How Big is the Healthcare Solutions Segment?
See Healthcare Informatics or Analytics blog posting for specific details. Healthcare Benefits Administration market size is here.
- Of the $44 billion that IDC estimates life sciences companies spent on technology in 2012, $28 billion was on software and services and $16 billion was on infrastructure.
- Life sciences total addressable market, including the market segments for sales and marketing automation and related solutions for life sciences sales representatives, regulated content management solutions for life sciences companies, customer master solutions for life sciences companies, and healthcare professional, organization, affiliation and reference data, to be at least $5 billion.
“I’m not interested in data; I’m interested in translating data into information for decision making. . . . So you take data, you turn it into information, you apply it, and you make better decisions because you know more than anybody else. I think that’s real power —and that was our hidden advantage for years.” – Leonard Schaeffer, Retired CEO, Wellpoint
“To satisfy the customer is the mission and purpose of every business.” Peter Drucker’s words are as true today as they were in 1973, when he published Management: Tasks, Responsibilities and Practices.
But recently the gap between big companies and the customers who bought their products and services has grown only wider. The customer might be king, but often as a platitude supported by legacy technology.
Now, mobile technologies, cloud computing and real-time information are emerging that give firms an opportunity to rebuild an intimate sense of connection with customers—to really know them.
Yet those same technologies—big data, social media, cloud computing and the “Internet of things”— have empowered customers, too. They can share their brand disappointments and their stories of subpar service at an unprecedented scale. Likewise, they are able and willing to tell their friends and family about companies that have made them go “wow.”
This is the customer-led economy, an emerging world of bewildering strategic options that is upending marketing, sales, service and customer engagement.
How big is this market? I estimate that 70-80% of the new IT investments are customer facing investments. Support for this hypothesis…
- A large majority of companies are fundamentally rethinking their strategies for engaging individual customers (e.g. retail, financial services, healthcare). These changes have been largely driven from the top, with the CEO commonly taking personal responsibility for redefining how the company connects with customers and how it empowers employees and partners to improve the customer experience.
- Emerging technologies are the principal enablers of this new customer-centric thinking, as companies strive to follow their customers as they migrate across channels. Mobile and cloud-based applications are leading this trend, along with more intensive use of social media tools and connected products.

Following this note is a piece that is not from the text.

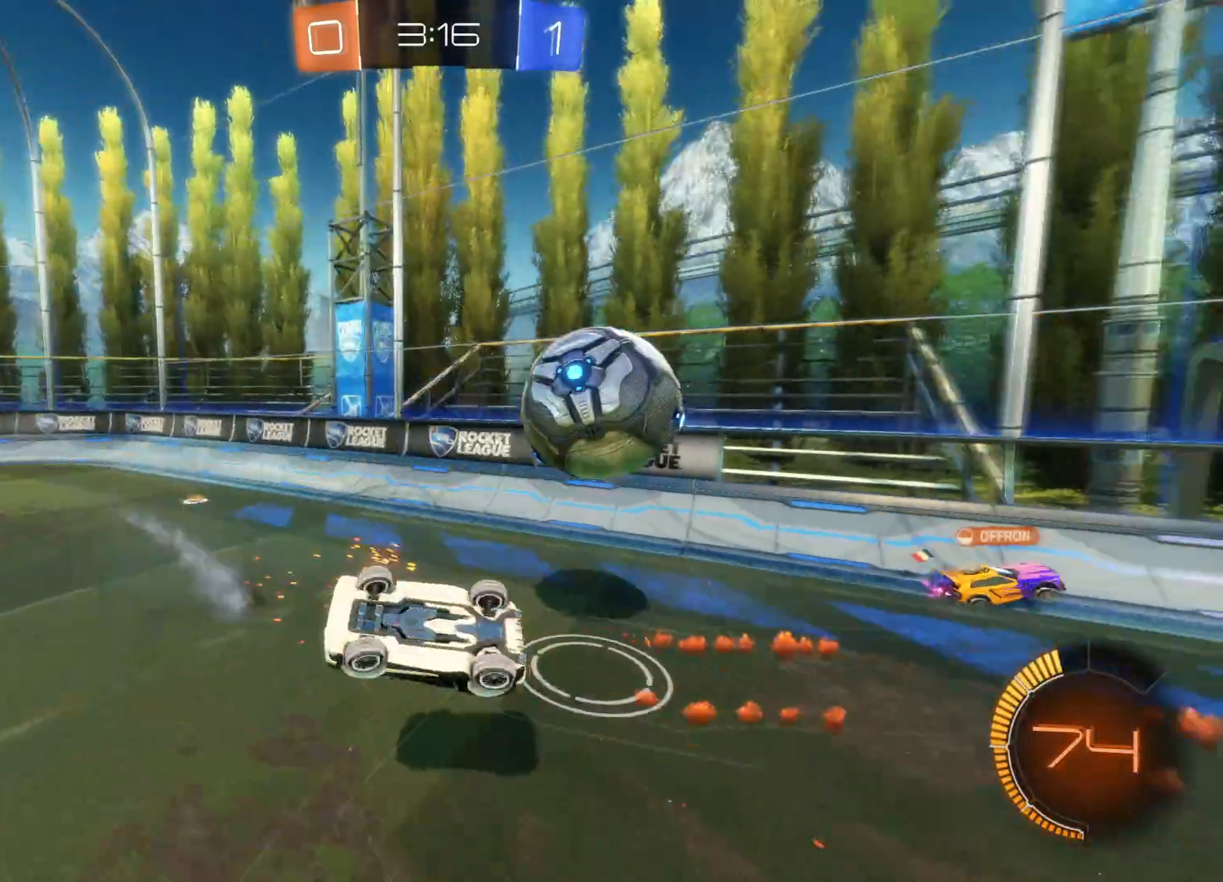
{"buttons": ["R2"], "left_stick": "center", "right_stick": "center", "events": [[16, "L1", "up"], [33, "left_stick", "center"]]}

What is the Size of the Mobile and Social Market
The mobile phone industry is massive, with close to 2 billion devices shipped annually and total spending on wireless-related services of more than $1.6 trillion across the world. As mobile devices increasingly serve as the center of the consumer’s world, their importance to a range of companies is increasing.
Focus on the mobile user and all else will follow. The move to mobile is the most important trend in all areas of computing. As Mobile is replacing PC as the interface….did you know:
- Average mobile user checks screen 150 times a day. Average US adult spends 141 minutes a day on mobile devices.
- Out of the 5 billion mobile phone users in the world, 1.25 billion are smartphone users (world population is 7 bln…expected to be 9 bln by 2040)
- More than 91.4 million smartphones users are from the U.S
- Smartphone platform Android has the highed market share of 46.9%
- 89% of smartphone users use their smart phones throughout the day
- 92% of smartphone users use their smarphone to send text messages to other phones. Whereas, 84% of users use their smartphones for browsing the internet
- The age group of 25-34 has the highest smartphone penetration rate of 62%
- 50% of Android Smartphones and 43% of Apple iPhone users are younger than 34 Years.
- 53% of smartphone users are male and 47% are female
- Android Smartphone owners consume the highest amount of data at 582 Mbs a month, while iPhone owners on consume 492 Mbs of data a month on average
- Apple iPhone users download the maximum applications per month, which is 48
- Downloading applications is the most popular data usage acitivity for smartphone users
- Apple sold 33.8 million iPhones, September 2013 quarter, compared to 26.9 million in the year-ago quarter. Apple also sold 14.1 million iPads during the quarter, compared to 14 million in the year-ago quarter
- Social media sharing has doubled between 2011 and 2014 with Snapchat and WhatsApp taking a large share after only 1 year.
Source: go-globe.com, Mary Meeker Internet Trends, SEC filings and others
The wearable device market (wellness monitoring — Fitbit, Up, Fuelband etc.– watches – Samsung, Google etc.) is exploding. Wearable devices have grown 2x month over month since October 2012.
The connected home systems segment (powered by mobile devices) is expected to grow at compound rate of 50% year in the next five years. The underlying long term trend that made Google buy Nest home automation platform for $3.2 bln.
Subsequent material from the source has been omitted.